EXERCISE → Give again, word for word, each line below starting at the one that contains "index pip: (62, 78)" and ending at the one that contains "pinky tip: (284, 267)".

SOURCE MATERIAL →
- - - - -

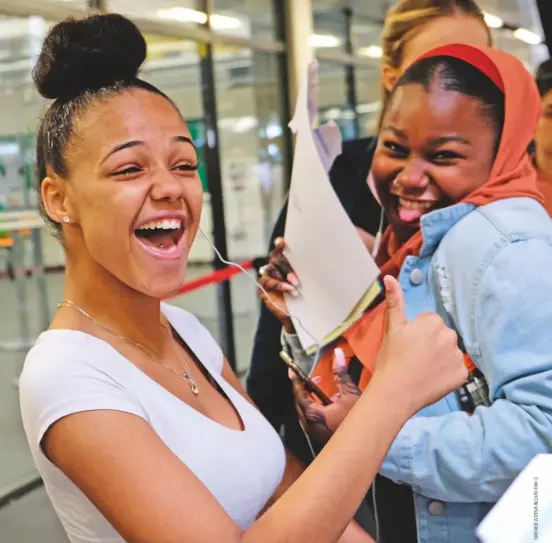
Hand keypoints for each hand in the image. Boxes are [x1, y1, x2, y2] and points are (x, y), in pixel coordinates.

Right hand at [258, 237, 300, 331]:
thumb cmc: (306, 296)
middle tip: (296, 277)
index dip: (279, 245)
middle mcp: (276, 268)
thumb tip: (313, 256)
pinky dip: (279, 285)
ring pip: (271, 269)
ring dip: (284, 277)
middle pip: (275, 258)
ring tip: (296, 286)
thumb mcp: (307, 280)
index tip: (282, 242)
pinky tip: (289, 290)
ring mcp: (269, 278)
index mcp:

- - - - -

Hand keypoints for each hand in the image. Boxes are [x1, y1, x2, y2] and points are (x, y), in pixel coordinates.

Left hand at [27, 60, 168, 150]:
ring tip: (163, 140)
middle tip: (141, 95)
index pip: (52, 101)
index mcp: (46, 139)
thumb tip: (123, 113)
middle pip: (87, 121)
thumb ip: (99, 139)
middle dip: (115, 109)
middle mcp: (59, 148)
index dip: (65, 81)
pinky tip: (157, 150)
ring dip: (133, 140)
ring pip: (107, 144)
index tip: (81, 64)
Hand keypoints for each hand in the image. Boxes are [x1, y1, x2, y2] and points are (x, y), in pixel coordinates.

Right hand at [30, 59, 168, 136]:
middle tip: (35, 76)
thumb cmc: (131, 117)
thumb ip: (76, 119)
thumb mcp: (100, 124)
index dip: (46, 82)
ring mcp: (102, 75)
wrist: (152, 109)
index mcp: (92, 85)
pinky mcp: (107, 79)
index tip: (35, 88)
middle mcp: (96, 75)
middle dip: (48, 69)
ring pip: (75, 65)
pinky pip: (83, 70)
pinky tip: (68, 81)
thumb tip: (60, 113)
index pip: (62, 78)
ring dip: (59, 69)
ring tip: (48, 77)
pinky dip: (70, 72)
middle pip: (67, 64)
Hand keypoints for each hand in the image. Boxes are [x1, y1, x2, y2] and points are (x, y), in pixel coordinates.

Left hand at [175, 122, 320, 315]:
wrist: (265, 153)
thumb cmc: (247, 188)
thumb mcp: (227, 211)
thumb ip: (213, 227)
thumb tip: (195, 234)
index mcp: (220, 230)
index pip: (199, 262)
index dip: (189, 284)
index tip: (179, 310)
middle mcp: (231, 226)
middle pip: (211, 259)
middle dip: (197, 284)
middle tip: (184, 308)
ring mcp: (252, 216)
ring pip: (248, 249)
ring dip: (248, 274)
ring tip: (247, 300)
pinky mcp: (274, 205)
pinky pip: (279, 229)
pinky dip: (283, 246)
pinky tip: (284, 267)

- - - - -

OUTPUT OF THE EXERCISE →
index pip: (62, 78)
ring dip: (59, 69)
ring tip: (48, 77)
pinky dip: (70, 72)
middle pip: (67, 64)
Hand keypoints for each hand in the image. Boxes are [x1, y1, x2, y2] and points are (x, y), in pixel coordinates.

Left hand at [175, 122, 320, 315]:
wrist: (265, 153)
thumb cmc: (247, 188)
thumb mcp: (227, 211)
thumb ip: (213, 227)
thumb tip: (195, 234)
index mcp: (220, 230)
index pip: (199, 262)
index dip: (189, 284)
index tip: (179, 310)
middle mcp: (231, 226)
middle pip: (211, 259)
middle dip: (197, 284)
middle tip: (184, 308)
ring mcp: (252, 216)
ring pip: (248, 249)
ring dip: (248, 274)
ring tip: (247, 300)
pinky mcp: (274, 205)
pinky pip: (279, 229)
pinky dip: (283, 246)
pinky tip: (284, 267)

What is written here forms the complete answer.